If you don’t setup this, you may encounter the following error, in which case, follow the steps below in order to fix it:

$ beegfs-ctl

Unrecoverable error: No connAuthFile configured. Using BeeGFS without connection authentication is considered insecure and is not recommended. If you really want or need to run BeeGFS without connection authentication, please set connDisableAuthentication to true.
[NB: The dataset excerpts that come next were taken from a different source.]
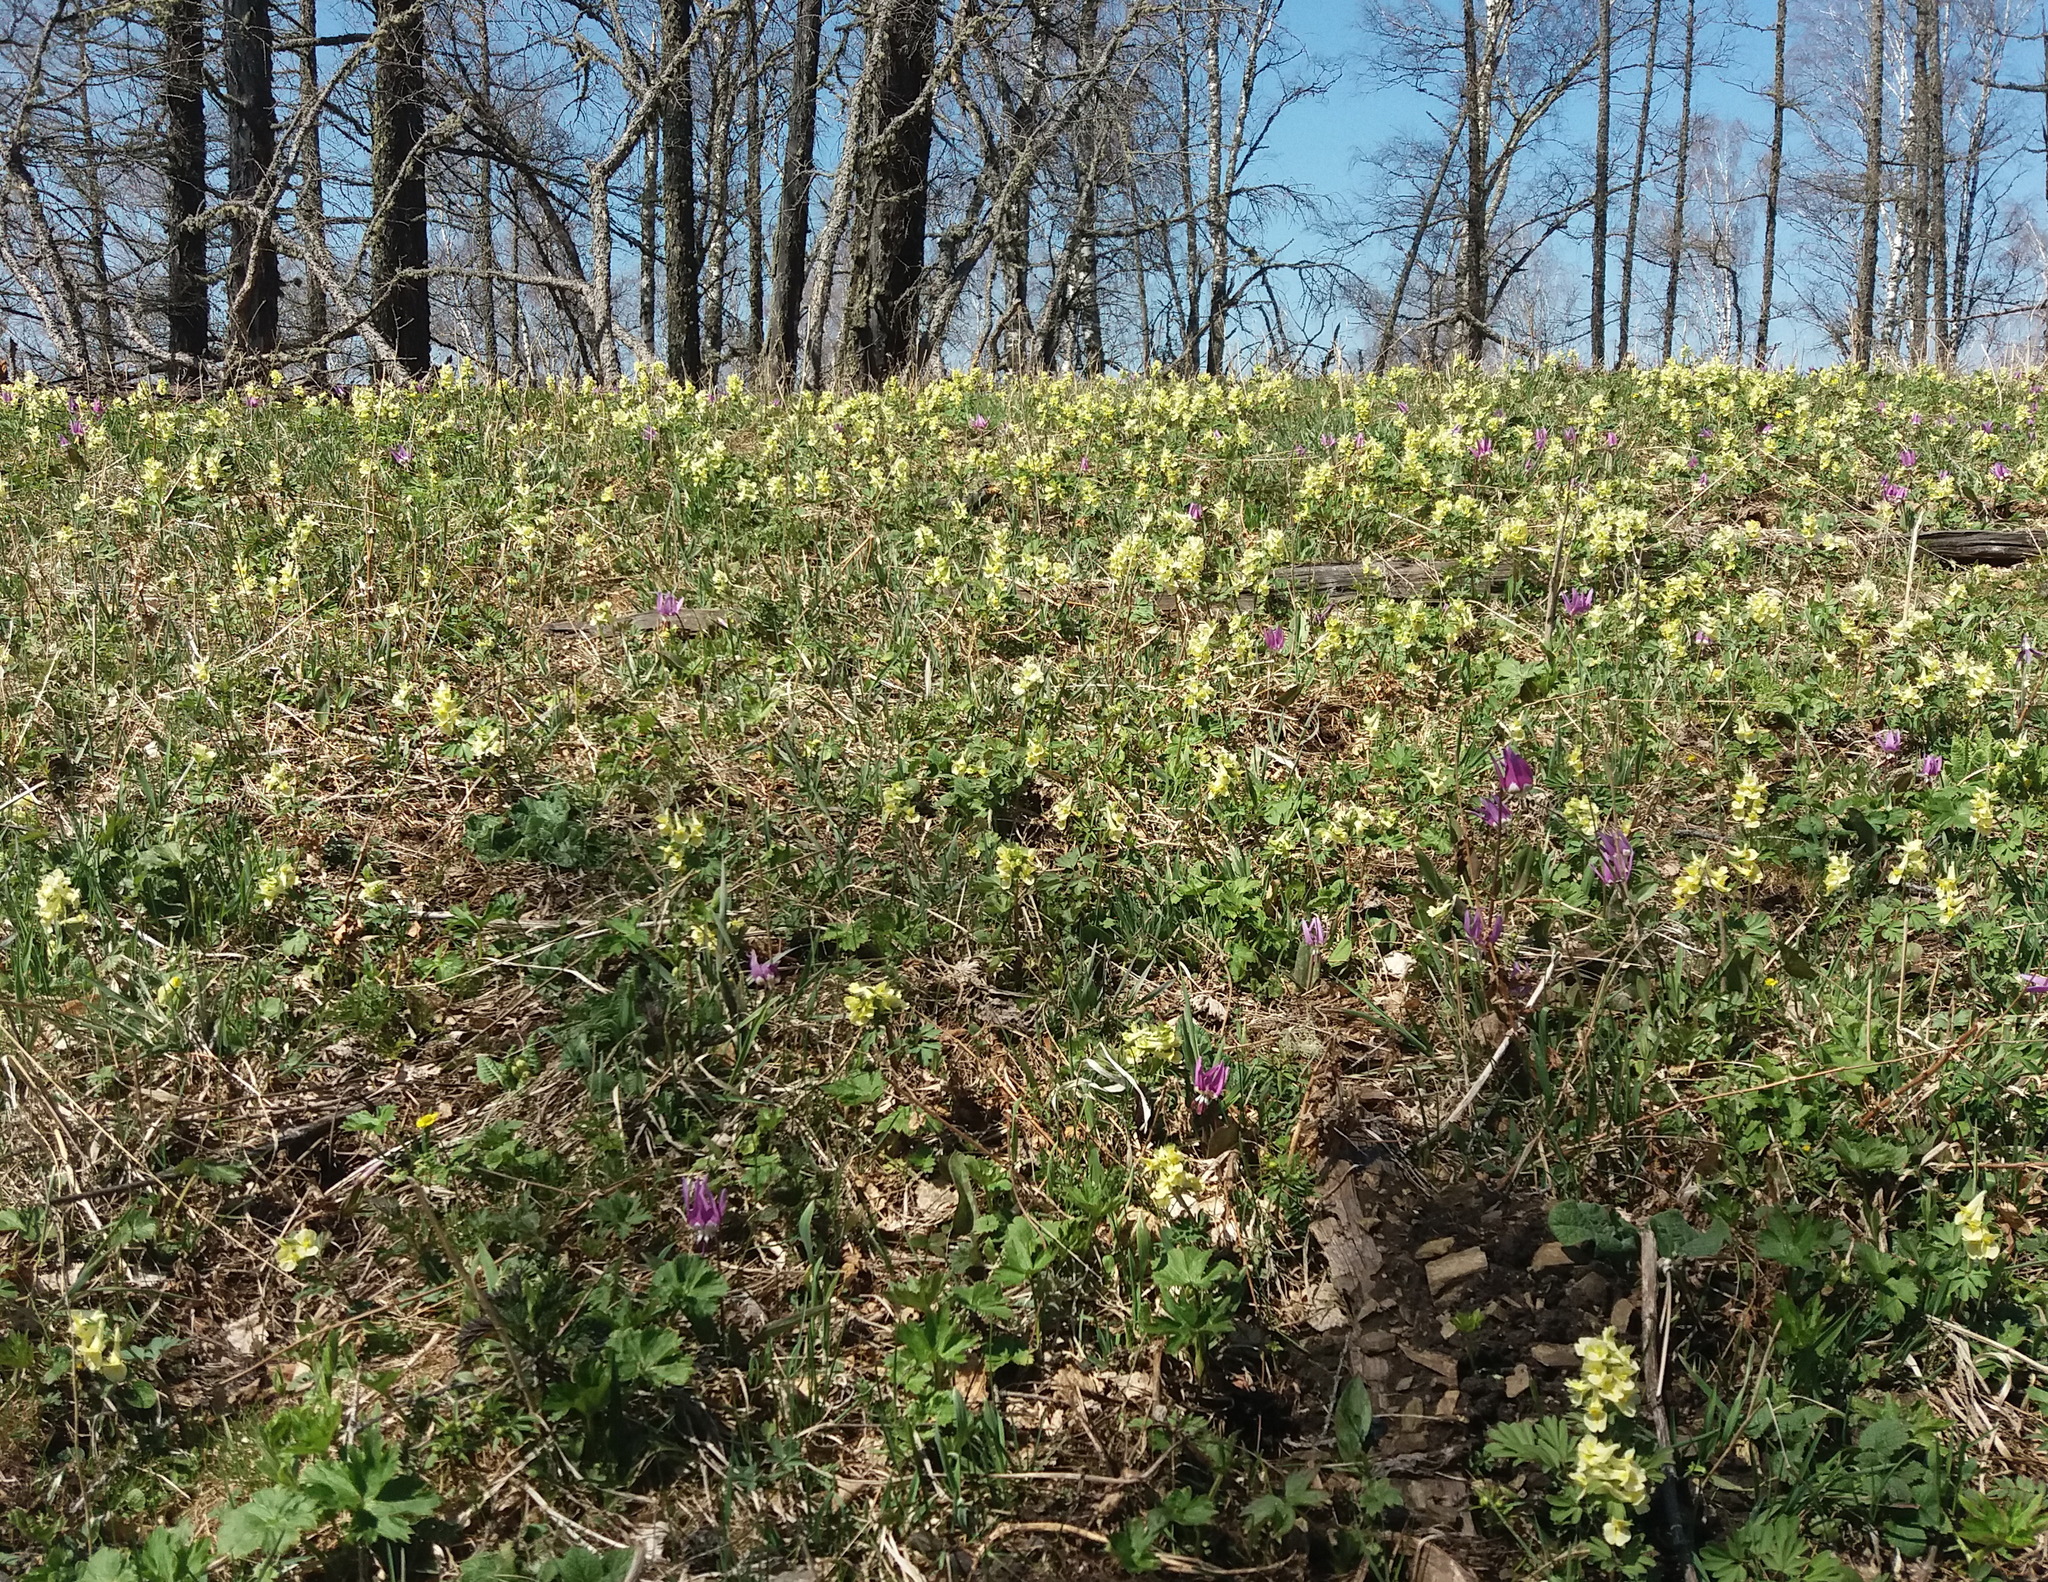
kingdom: Plantae
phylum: Tracheophyta
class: Magnoliopsida
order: Ranunculales
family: Papaveraceae
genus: Corydalis
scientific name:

Create a file which contains a shared secret:

$ dd if=/dev/random of=/etc/beegfs/connauthfile bs=128 count=1

Ensure the file is only readable by the root user:

$ chown root:root /etc/beegfs/connauthfile 
$ chmod 400 /etc/beegfs/connauthfile

Copy this file to the software image (SOFTWARE_IMAGE) of the nodes belonging to your BeeGFS cluster:

cp /etc/beegfs/connauthfile /cm/images/SOFTWARE_IMAGE/etc/beegfs/connauthfile

Run image update to distribute the file to the relevant nodes. Note that you need to know which categories (here called CATEGORY) are being used by your BeeGFS installation.

$ cmsh
[headnode]% device
[headnode->device]% imageupdate -c CATEGORY -w

Now set the authentication file path in the roles of BeeGFS’ configuration overlays:

$ cmsh
[headnode]% configurationoverlay
[headnode->configurationoverlay]% use beegfs-client
[headnode->configurationoverlay[beegfs-client]]% roles
[headnode->configurationoverlay[beegfs-client]->roles]% use beegfs::client
[headnode->configurationoverlay[beegfs-client]->roles[BeeGFS::Client]]% set authentificationfile /etc/beegfs/connauthfile
[headnode->configurationoverlay*[beegfs-client*]->roles*[BeeGFS::Client*]]% commit

Do the steps above for each of BeeGFS’ configuration overlays. The same can also be achieved using the command line:

$ for type in client metadata storage; do 
    cmsh -c "configurationoverlay; use beegfs-$type; roles; use beegfs::$type; set authentificationfile /etc/beegfs/connauthfile; commit";
  done

Now all your BeeGFS’ connections are being secured with the generated authentication file and running beegfs-ctl should now output its normal usage text.